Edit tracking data
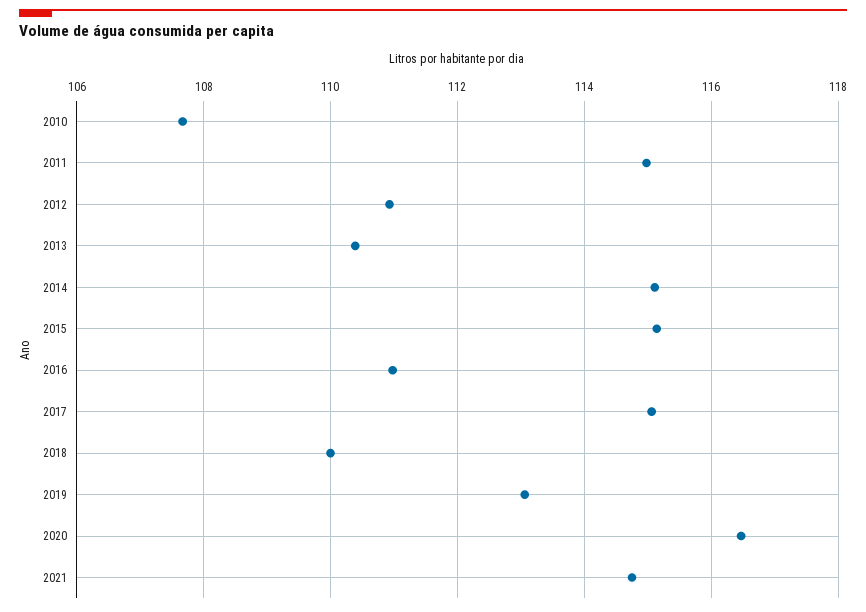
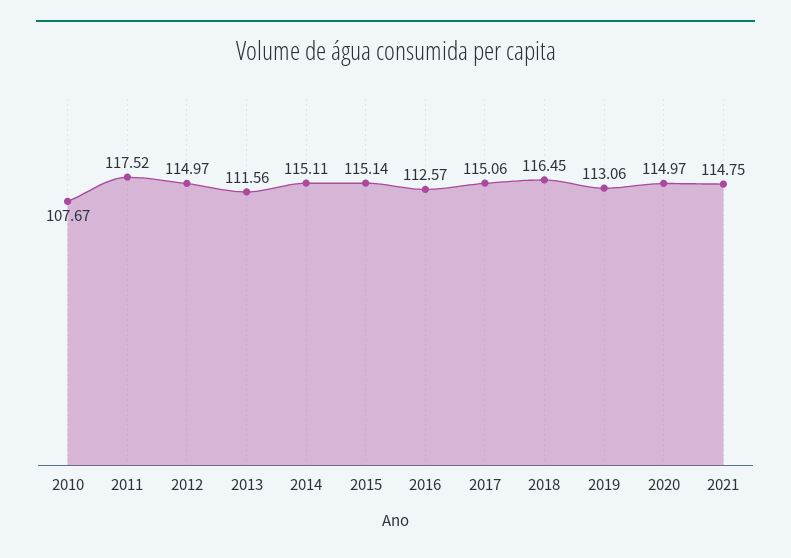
2011: 115 -> 117.52
2012: 111 -> 114.97
2013: 110.4 -> 111.56
2016: 111 -> 112.57
2018: 110 -> 116.45
2020: 116.4 -> 114.97

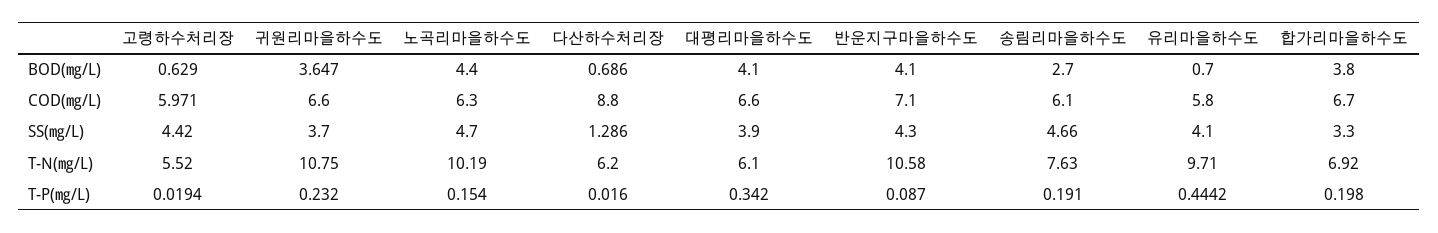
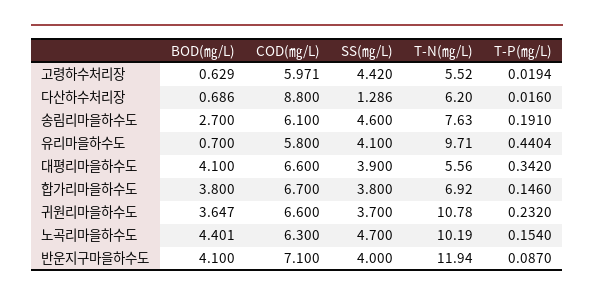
노곡리마을하수도, BOD(㎎/L): 4.4 -> 4.401
반운지구마을하수도, SS(㎎/L): 4.3 -> 4
송림리마을하수도, SS(㎎/L): 4.66 -> 4.6
합가리마을하수도, SS(㎎/L): 3.3 -> 3.8
귀원리마을하수도, T-N(㎎/L): 10.75 -> 10.78
대평리마을하수도, T-N(㎎/L): 6.1 -> 5.56
반운지구마을하수도, T-N(㎎/L): 10.58 -> 11.94
유리마을하수도, T-P(㎎/L): 0.4442 -> 0.4404
합가리마을하수도, T-P(㎎/L): 0.198 -> 0.146

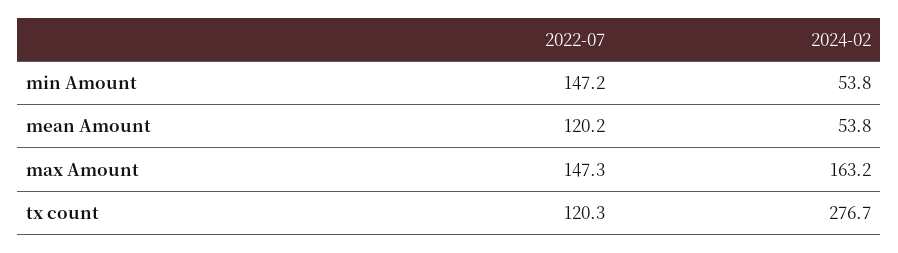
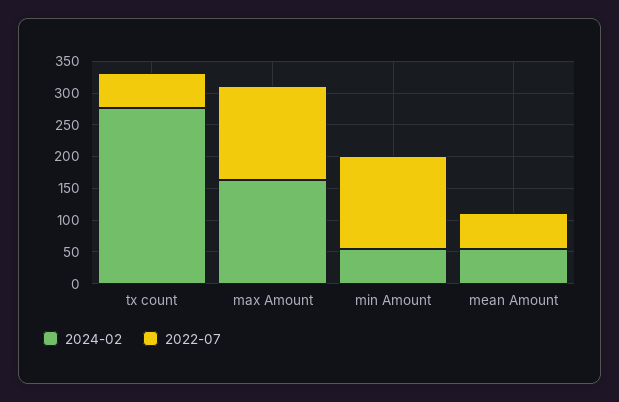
2022-07, mean Amount: 120.2 -> 50
2022-07, tx count: 120.3 -> 50

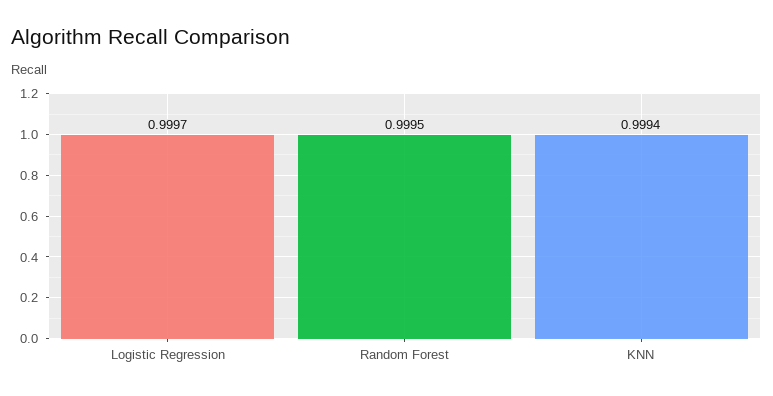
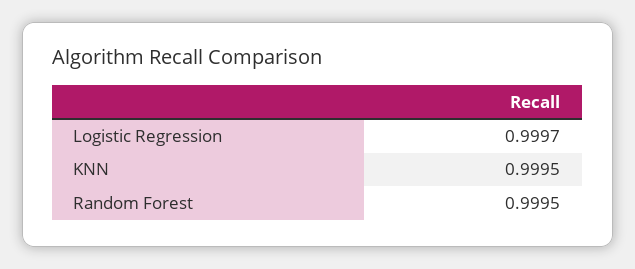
KNN: 0.9994 -> 0.9995

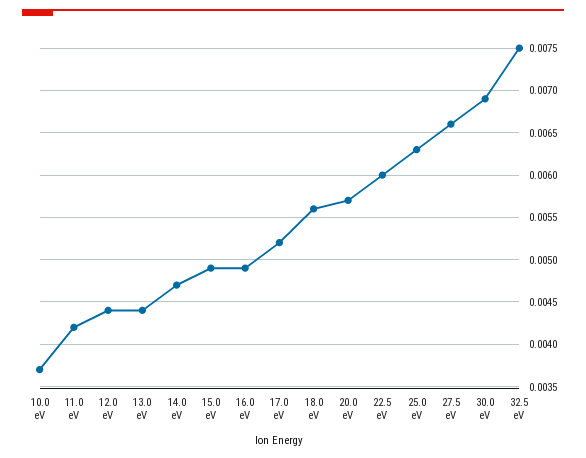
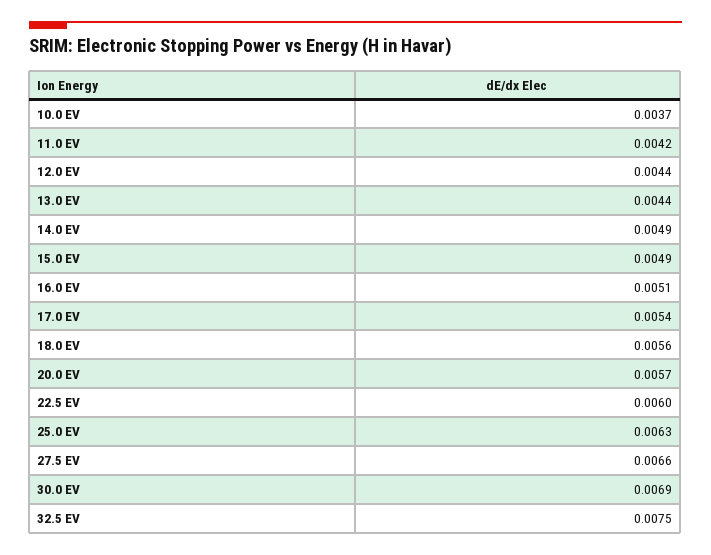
14.0 eV: 0.0047 -> 0.0049
16.0 eV: 0.0049 -> 0.0051
17.0 eV: 0.0052 -> 0.0054

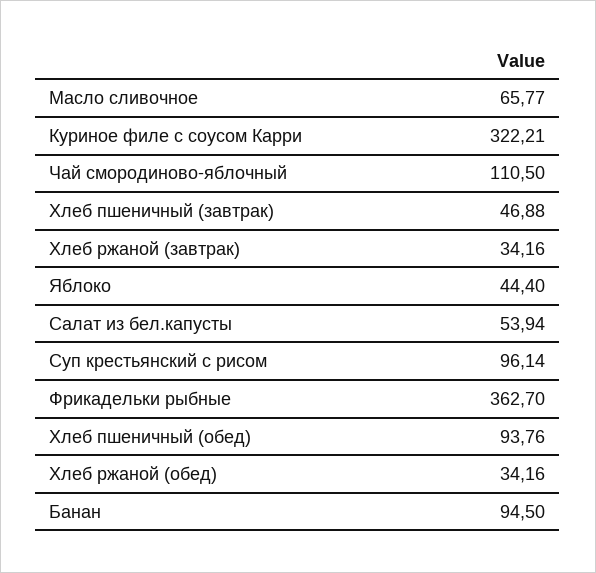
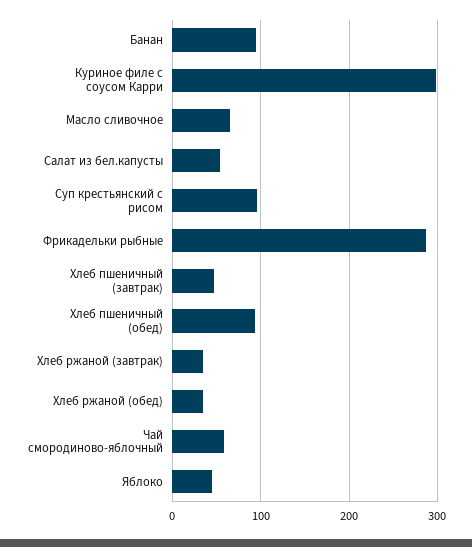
Куриное филе с соусом Карри: 322.21 -> 300
Чай смородиново-яблочный: 110.5 -> 60
Фрикадельки рыбные: 362.7 -> 290

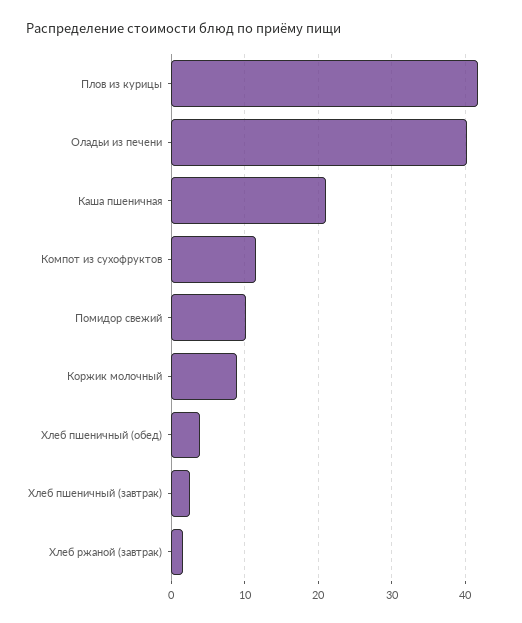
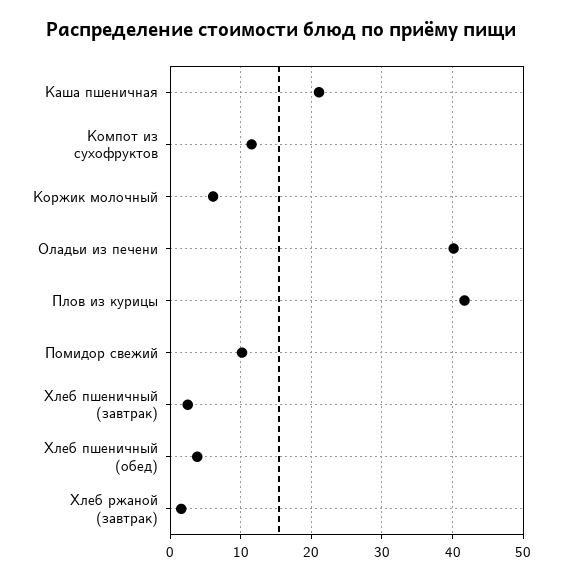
Коржик молочный: 9 -> 6

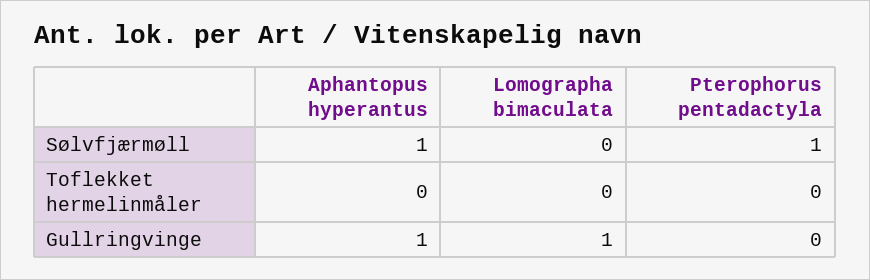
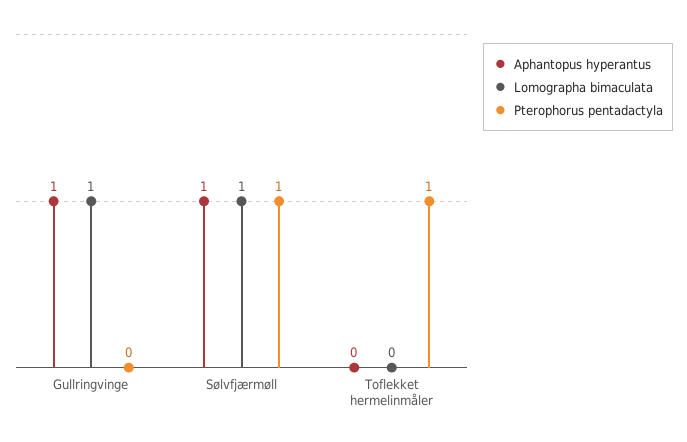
Lomographa bimaculata, Sølvfjærmøll: 0 -> 1
Pterophorus pentadactyla, Toflekket hermelinmåler: 0 -> 1

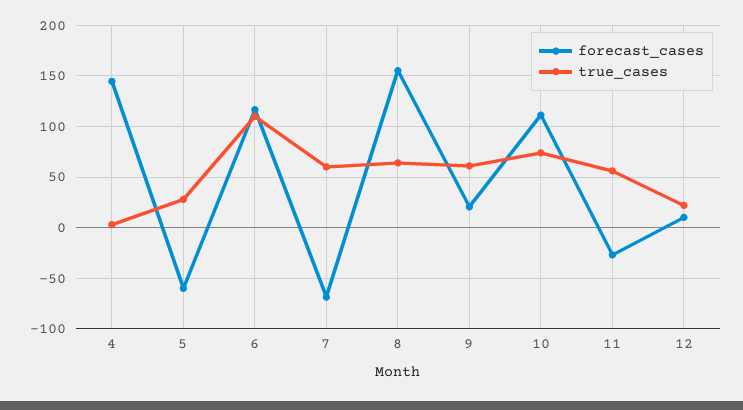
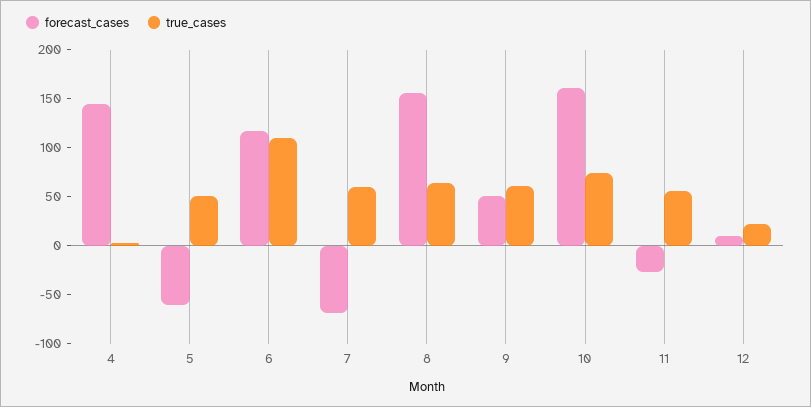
true_cases, 5: 30 -> 50
forecast_cases, 9: 20 -> 50
forecast_cases, 10: 110 -> 160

=== PROMPT ===
If a line in the records contains "반운지구마을하수도", report it.

=== ANSWER BELOW ===
반운지구마을하수도, SS(㎎/L): 4.3 -> 4
반운지구마을하수도, T-N(㎎/L): 10.58 -> 11.94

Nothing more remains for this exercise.